Anybody can feel free to edit and expand this page. Please remove the needs_attention tag if you have added useful information about the topic and remember to credit yourself in the Sources section… — Harishankar 2012/08/31 04:31


I have added the task of writing pages for cron, at and anacron to my task queue, I will hopefully get them completed soon. — Matthew Fillpot 2012/12/24 21:26


Slackware uses dcron, which can be used for asynchronous cron.

From dcron README, “In the author's opinion, having to combine a cron daemon with another daemon like anacron makes for too much complexity.

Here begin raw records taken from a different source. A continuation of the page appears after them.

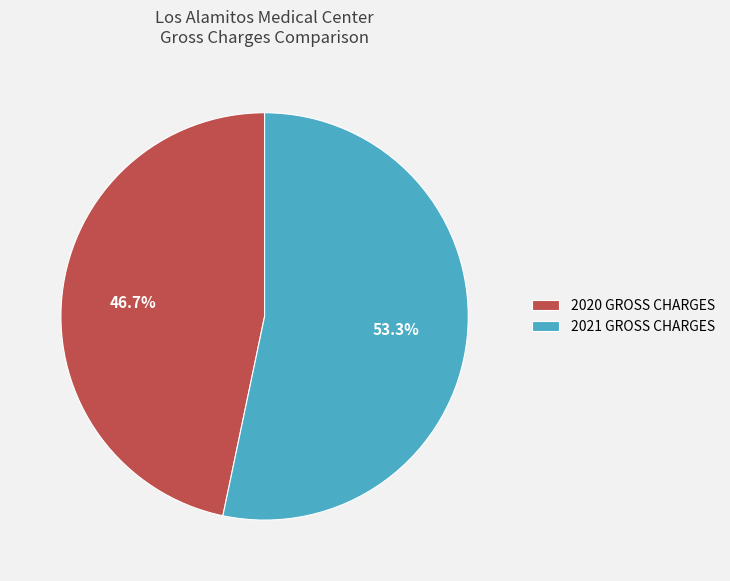

Rank the categories by value from highest to lowest.

2021 GROSS CHARGES, 2020 GROSS CHARGES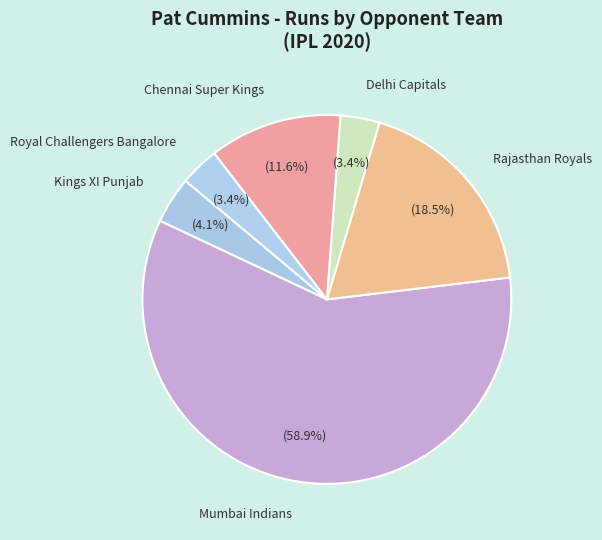

Which slice is the largest?

Mumbai Indians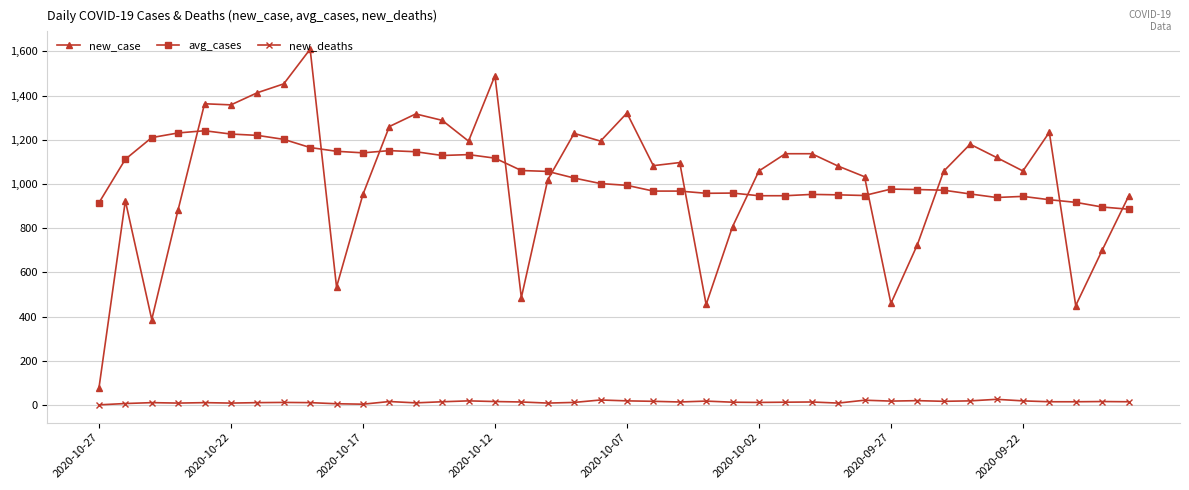

List the series in order of their peak value, lowest first.

new_deaths, avg_cases, new_case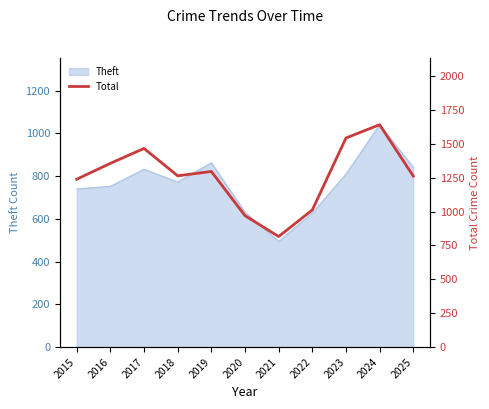

What is the average value?

1260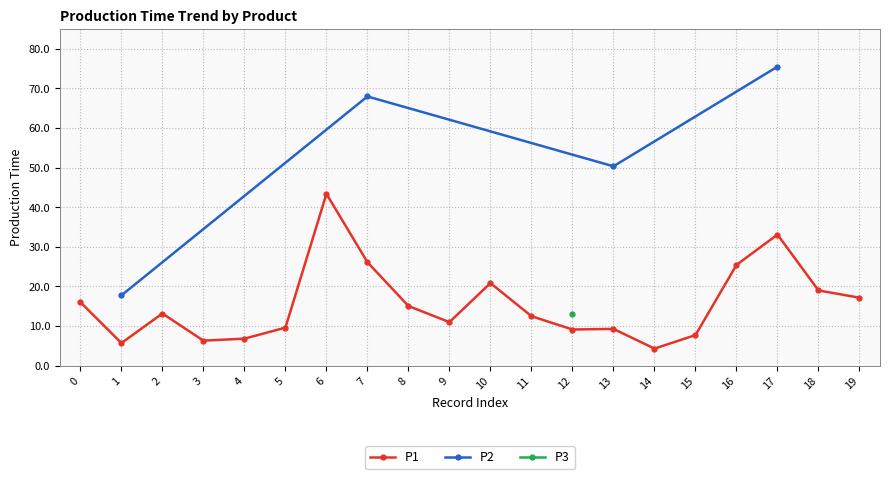

In P1, how many points are lower than both neighbors (excluding endpoints)?

5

So the goal is a simple cron daemon that can also take over the central functions of anacron.”

It uses the notation @freq, eg. @hourly, @daily, etc, or the notation FREQ=, eg FREQ=1h, FREQ=1d, etc. (see man 1 crontab)

The daily cron job, as found in Slackware's root crontab is

# Run daily cron jobs at 4:40 every day:

40 8 * * * /usr/bin/run-parts /etc/cron.daily 1> /dev/null

which, for a host that is not continuously on, can become

# Run daily cron jobs whenever crond is running, and sees

# that at least one day has elapsed since it last ran

@daily ID=cron_daily /usr/bin/run-parts /etc/cron.daily 1> /dev/null

Let it be noted that it works equally well at a cold boot or a resume from suspend or hibernate.